The system evaluation based on objective test metrics (RQ3) demonstrate that the test scores of children in tablet and robot setups were as good as the conventional tests with human audiologist. Moreover, the results show that the time spent with the robot is significantly higher than the conventional test but it is observed by the audiologists and experimenters that in the robotic setup, the children were more involved and showed attention to the test than the other setups.
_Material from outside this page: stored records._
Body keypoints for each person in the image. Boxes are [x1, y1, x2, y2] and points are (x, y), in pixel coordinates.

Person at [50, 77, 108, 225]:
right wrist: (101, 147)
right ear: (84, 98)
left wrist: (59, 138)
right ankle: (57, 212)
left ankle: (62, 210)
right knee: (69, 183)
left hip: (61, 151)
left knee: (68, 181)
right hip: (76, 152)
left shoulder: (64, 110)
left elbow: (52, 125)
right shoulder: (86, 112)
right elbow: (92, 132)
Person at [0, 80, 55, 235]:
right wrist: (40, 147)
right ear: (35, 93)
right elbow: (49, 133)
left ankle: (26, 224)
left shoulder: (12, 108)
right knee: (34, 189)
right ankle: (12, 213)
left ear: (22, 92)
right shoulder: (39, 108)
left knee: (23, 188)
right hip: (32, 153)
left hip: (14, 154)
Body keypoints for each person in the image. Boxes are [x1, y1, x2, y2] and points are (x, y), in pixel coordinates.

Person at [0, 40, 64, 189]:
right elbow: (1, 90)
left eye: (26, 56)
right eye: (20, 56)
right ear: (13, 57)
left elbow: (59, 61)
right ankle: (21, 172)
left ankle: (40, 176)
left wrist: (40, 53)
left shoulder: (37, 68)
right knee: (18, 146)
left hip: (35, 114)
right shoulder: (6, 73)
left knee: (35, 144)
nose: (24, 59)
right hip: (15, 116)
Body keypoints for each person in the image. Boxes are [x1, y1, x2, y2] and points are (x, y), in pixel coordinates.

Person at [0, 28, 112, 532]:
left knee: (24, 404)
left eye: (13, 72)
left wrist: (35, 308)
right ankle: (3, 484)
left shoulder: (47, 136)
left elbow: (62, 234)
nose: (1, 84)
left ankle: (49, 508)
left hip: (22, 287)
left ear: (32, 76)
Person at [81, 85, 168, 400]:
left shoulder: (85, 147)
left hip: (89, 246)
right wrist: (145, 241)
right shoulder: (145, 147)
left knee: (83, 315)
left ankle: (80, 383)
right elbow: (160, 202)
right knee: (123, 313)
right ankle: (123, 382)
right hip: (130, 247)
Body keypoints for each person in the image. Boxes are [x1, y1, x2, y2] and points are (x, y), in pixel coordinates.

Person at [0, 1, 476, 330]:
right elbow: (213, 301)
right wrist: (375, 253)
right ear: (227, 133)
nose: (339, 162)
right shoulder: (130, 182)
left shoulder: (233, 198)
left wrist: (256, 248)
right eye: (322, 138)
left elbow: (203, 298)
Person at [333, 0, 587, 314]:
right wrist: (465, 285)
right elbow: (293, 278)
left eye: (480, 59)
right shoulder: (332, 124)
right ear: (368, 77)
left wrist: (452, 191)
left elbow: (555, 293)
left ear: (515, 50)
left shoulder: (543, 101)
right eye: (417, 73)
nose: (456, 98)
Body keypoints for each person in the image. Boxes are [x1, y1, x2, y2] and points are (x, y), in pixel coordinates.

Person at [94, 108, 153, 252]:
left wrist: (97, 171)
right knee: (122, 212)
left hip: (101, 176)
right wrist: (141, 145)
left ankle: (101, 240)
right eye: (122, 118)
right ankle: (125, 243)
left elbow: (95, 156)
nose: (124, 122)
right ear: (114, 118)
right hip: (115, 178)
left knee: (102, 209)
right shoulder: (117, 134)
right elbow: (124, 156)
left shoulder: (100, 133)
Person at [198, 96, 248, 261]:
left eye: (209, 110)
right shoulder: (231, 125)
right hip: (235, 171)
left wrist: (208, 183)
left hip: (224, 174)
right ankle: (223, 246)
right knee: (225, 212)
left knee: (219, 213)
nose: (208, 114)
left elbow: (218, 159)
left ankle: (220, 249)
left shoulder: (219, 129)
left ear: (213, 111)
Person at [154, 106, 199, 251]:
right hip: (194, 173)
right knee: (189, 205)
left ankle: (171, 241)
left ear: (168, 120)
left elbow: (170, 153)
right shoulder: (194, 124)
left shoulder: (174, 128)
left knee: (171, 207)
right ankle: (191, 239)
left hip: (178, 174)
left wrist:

The subjective evaluation of the audiologist comply with the findings of previous studies: In robotic studies, even though the test performances of participants do not differ significantly between the robotic and conventional setups and the test duration increases when the robot is present, the results report higher engagement and higher cooperation times by the participants [80, 81]. It has also been reported in the literature that human - robot interaction increases participation in a given task [82, 83]. Therefore, we expect that the proposed method will facilitate the children’s experience during their auditory tests, increase the interaction and cooperation time and improve the interaction quality, especially for individuals with additional disabilities, who have short attention and cooperation time.

The self-report surveys conducted after auditory tests with the robotic setup show that the robot is accepted as an intelligent and funny social entity by the children. Although there was no significant difference of using a robot in terms of test scores, the subjective evaluation of the robotic setup reveal that the children were excited to see the robot and happy to play with it (RQ4). Additionally, the audiologists reported that the children were more motivated and engaged in the digitalized setups than the conventional setup. This is a motivating preliminary step to use these affective robots as a part of audiometry testing.

The overall results show that the robot can stimulate the children’s emotions and cause difference in their physiological signals and machine learning approaches can be used to understand the emotions of children during their interaction with a socially assistive robot. To the best of our knowledge, this project is the first study towards an affective assistant robot for children with hearing disabilities as part of their rehabilitation and audiometry testing process. We expect this will encourage more research in this field, provide new ways to address the emotional needs of children through their clinic interventions and improve their clinic experience. Especially in times of pandemics such technology assisted approaches supported by machine learning methods for rehabilitation will be very helpful for the vulnerable user groups.